On Tuesday, Google announced a slew of new features in Chrome that continue web browsers’ inevitable march into the world of artificial intelligence. They include an AI theme generator that customizes the look of your browser, a tool that will fill any field with AI-penned text, and a new “smart” tab organizer that will coral your shameful, ever-growing herd of open websites.
The features are available today with the latest update to Chrome (M121), but you won’t see them unless you opt in. Google is particularly cautious in this arena given AI’s tendency to go completely off the rails. The company launched more than a dozen AI features and products over the last year, but Google calls most of them “experimental” and keeps them locked behind settings you have to turn on if you want access. You can find instructions to access Chrome’s experimental AI features below.
The most innovative new Chrome feature is a change to the tab management options. Chrome already offers a Tab Groups function, which lets you nestle tabs together around a given theme or project. You have to do it by hand, though, and that’s kind of a pain. Going forward, you can use the “Organize Similar Tabs” feature instead, which will sort them automatically and even give tab groups names and emojis. When Chrome’s AI features are turned on, you can pull up the option by right-clicking on your tabs.
Most people are cruising around the web with Chrome’s default aesthetic, but there are a lot of options for different themes if you want to spice things up. Until now, your choices were limited to themes put together by human beings, but now you can ask our robot overlords to make something custom. The AI theme generator is nestled under the “Customize Chrome” menu. In the same way that you can spin up an AI image with a tool like DALL-E, Chrome’s tool will build a theme around just about any color or topic you can think of.

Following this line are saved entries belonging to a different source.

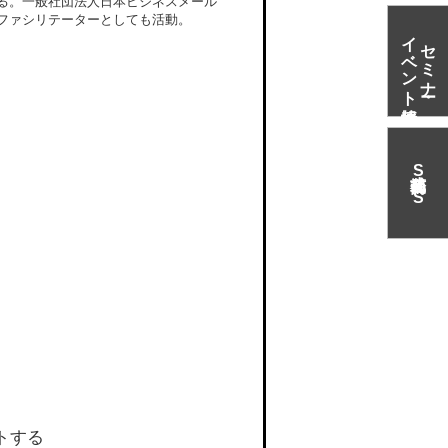
る。一般社団法人日本ビジネスメール
ファシリテーターとしても活動。
イベント情報
セミナー・
S
N
S
トする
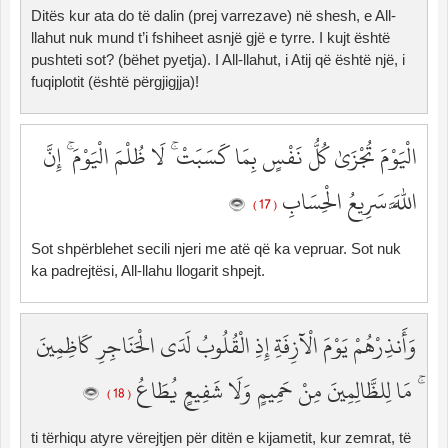
Ditës kur ata do të dalin (prej varrezave) në shesh, e All-
llahut nuk mund t’i fshiheet asnjë gjë e tyrre. I kujt është
pushteti sot? (bëhet pyetja). I All-llahut, i Atij që është një, i
fuqiplotit (është përgjigjja)!
الْيَوْمَ تُجْزَىٰ كُلُّ نَفْسٍ بِمَا كَسَبَتْ ۚ لَا ظُلْمَ الْيَوْمَ ۚ إِنَّ
اللَّهَ سَرِيعُ الْحِسَابِ
( 17 )
Sot shpërblehet secili njeri me atë që ka vepruar. Sot nuk
ka padrejtësi, All-llahu llogarit shpejt.
وَأَنذِرْهُمْ يَوْمَ الْآزِفَةِ إِذِ الْقُلُوبُ لَدَى الْحَنَاجِرِ كَاظِمِينَ
ۚ مَا لِلظَّالِمِينَ مِنْ حَمِيمٍ وَلَا شَفِيعٍ يُطَاعُ
( 18 )
ti tërhiqu atyre vërejtjen për ditën e kijametit, kur zemrat, të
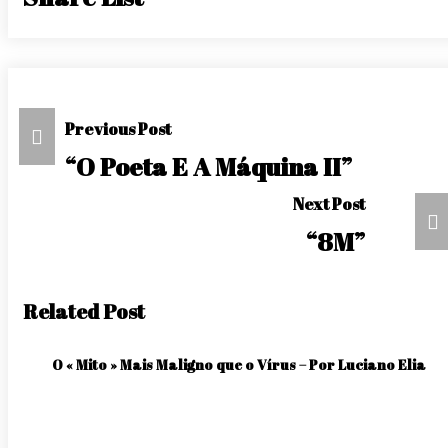
Navegação
Previous Post
De
“O Poeta E A Máquina II”
Post
Next Post
“8M”
Related Post
O « Mito » Mais Maligno que o Vírus – Por Luciano Elia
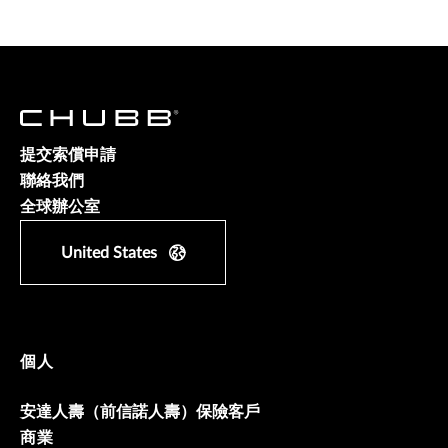
提交索償申請
聯絡我們
全球辦公室
United States
個人
安達人壽（前信諾人壽）保險客戶
商業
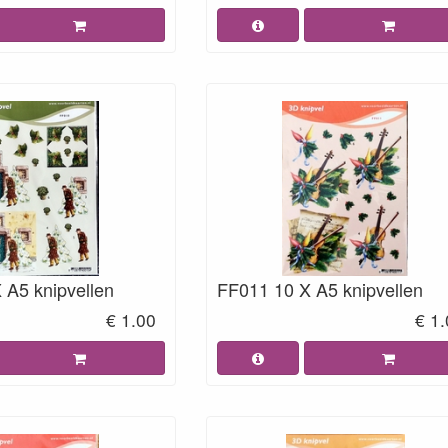
 A5 knipvellen
FF011 10 X A5 knipvellen
€ 1.00
€ 1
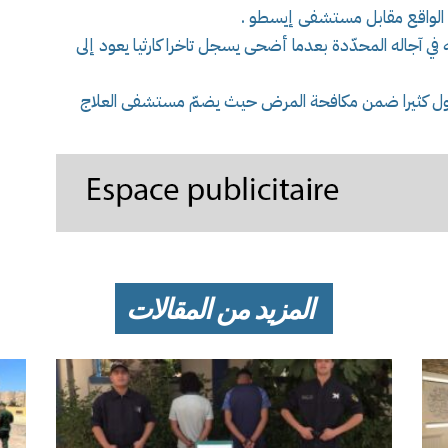
 الواقع مقابل مستشفى إيسطو .
 في آجاله المحدّدة بعدما أضحى يسجل تاخرا كارثيا يعود إلى
ويعول كثيرا ضمن مكافحة المرض حيث يضمّ مستشفى العلاج
المزيد من المقالات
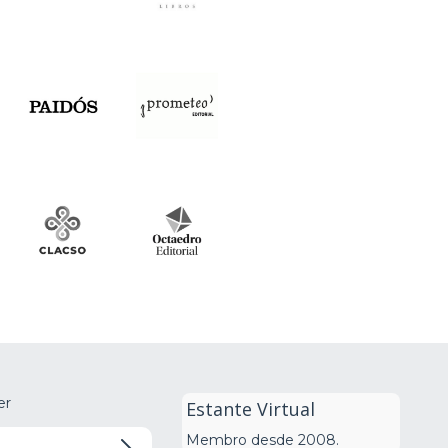
er
Estante Virtual
Membro desde 2008.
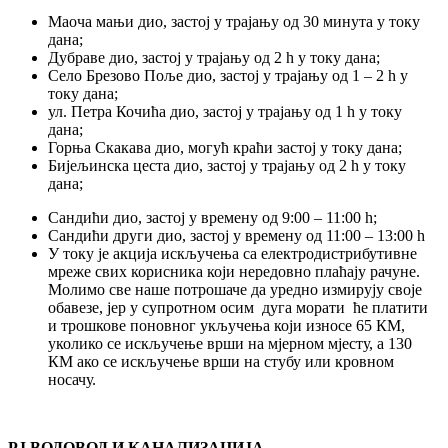
Маоча мањи дио, застој у трајању од 30 минута у току
дана;
Дубраве дио, застој у трајању од 2 h у току дана;
Село Брезово Поље дио, застој у трајању од 1 – 2 h у
току дана;
ул. Петра Кочића дио, застој у трајању од 1 h у току
дана;
Горња Скакава дио, могућ краћи застој у току дана;
Бијељинска цеста дио, застој у трајању од 2 h у току
дана;
Сандићи дио, застој у времену од 9:00 – 11:00 h;
Сандићи други дио, застој у времену од 11:00 – 13:00 h
У току је акција искључења са електродистрибутивне
мреже свих корисника који нередовно плаћају рачуне.
Молимо све наше потрошаче да уредно измирују своје
обавезе, јер у супротном осим дуга морати ће платити
и трошкове поновног укључења који износе 65 КМ,
уколико се искључење врши на мјерном мјесту, а 130
КМ ако се искључење врши на стубу или кровном
носачу.
РЈ ВОДОВОД И КАНАЛИЗАЦИЈА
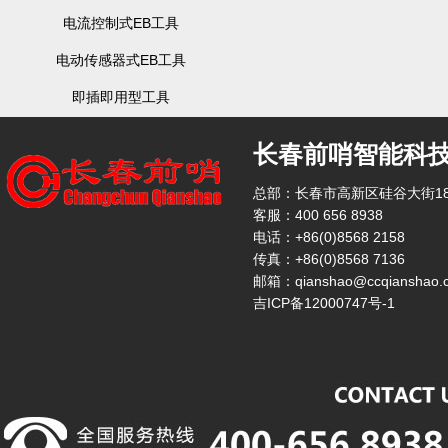
电流控制式EB工具
电动传感器式EB工具
即插即用型工具
长春前哨智能科
总部：长春市高新区硅谷大街18
客服：400 656 8938
电话：+86(0)8568 2158
传真：+86(0)8568 7136
邮箱：qianshao@ccqianshao.
吉ICP备12000747号-1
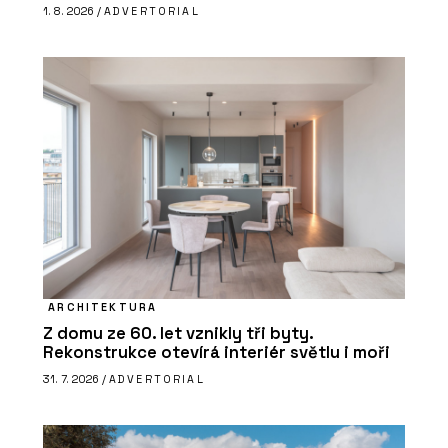
1. 8. 2026 /
ADVERTORIAL
ARCHITEKTURA
Z domu ze 60. let vznikly tři byty.
Rekonstrukce otevírá interiér světlu i moři
31. 7. 2026 /
ADVERTORIAL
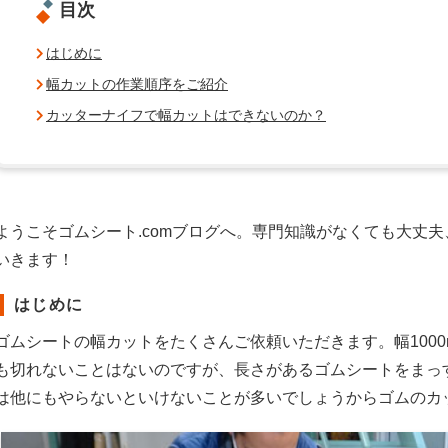
目次
はじめに
幅カットの作業順序をご紹介
カッターナイフで幅カットはできないのか？
ようこそゴムシート.comブログへ。専門知識がなくても大丈
いきます！
はじめに
ゴムシートの幅カットをたくさんご依頼いただきます。幅1000
も切れないことはないのですが、長さがあるゴムシートをまっ
は他にもやらないといけないことが多いでしょうからゴムのカ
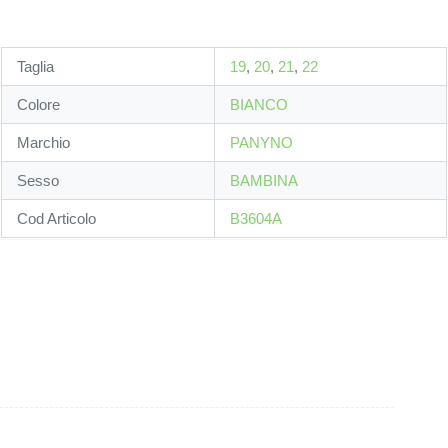
Taglia
19
,
20
,
21
,
22
Colore
BIANCO
Marchio
PANYNO
Sesso
BAMBINA
Cod Articolo
B3604A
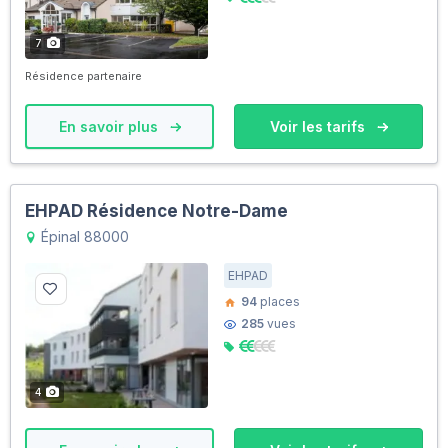
7
Résidence partenaire
En savoir plus
Voir les tarifs
EHPAD Résidence Notre-Dame
Épinal 88000
EHPAD
94
places
285
vues
4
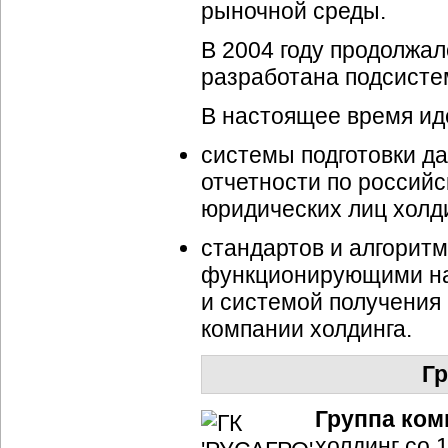
рыночной среды.
В 2004 году продолжа
разработана подсистем
В настоящее время ид
системы подготовки д
отчетности по российс
юридических лиц холди
стандартов и алгорит
функционирующими на
и системой получения
компании холдинга.
Г
Группа ко
холдинг со 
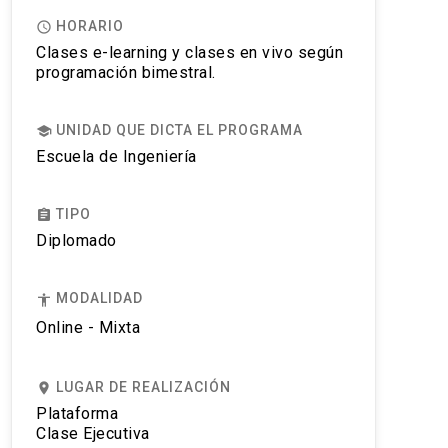
HORARIO
access_time
Clases e-learning y clases en vivo según
programación bimestral.
UNIDAD QUE DICTA EL PROGRAMA
school
Escuela de Ingeniería
TIPO
assignment
Diplomado
MODALIDAD
accessibility
Online - Mixta
LUGAR DE REALIZACIÓN
place
Plataforma
Clase Ejecutiva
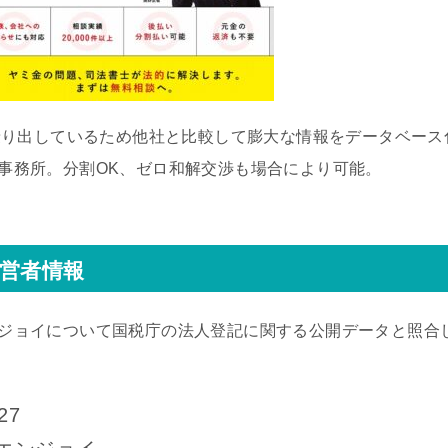
乗り出しているため他社と比較して膨大な情報をデータベース
事務所。分割OK、ゼロ和解交渉も場合により可能。
運営者情報
ジョイについて国税庁の法人登記に関する公開データと照合
27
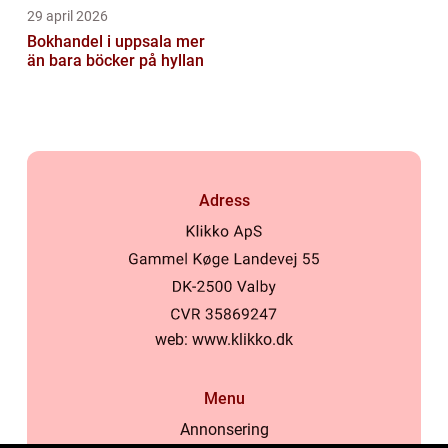
29 april 2026
Bokhandel i uppsala mer
än bara böcker på hyllan
Adress
web:
www.klikko.dk
Menu
Annonsering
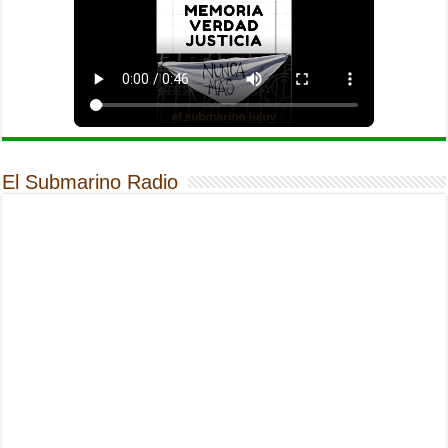
El Submarino Radio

Finally, Chrome is also getting a feature that will “help you write with more confidence on the web.” In other words, it’s a ChatGPT-style text generator that will punch up words for you in any field. You right-click on a text box and hit “Help Me Write,” and Chrome will compose a draft for you. Enter a couple of words and your browser will compose a full block of text which you then can adjust for tone and length using a drop-down menu.
Google suggests you might use Help Me Write to draft product reviews, RSVP to a party, or ask about an apartment rental. It will certainly be useful to writing-shy users, but it’s also going to further unlock the door to a web filled with AI slop. Right now, if you want writing help from a robot you have to open up Google Bard or ChatGPT, enter a prompt, and copy it over if you want to use it. Eliminating those steps and adding text generators directly in text fields is going to make that process fast and effortless—which means you’re going to be reading more robot writing than ever before in the immediate future.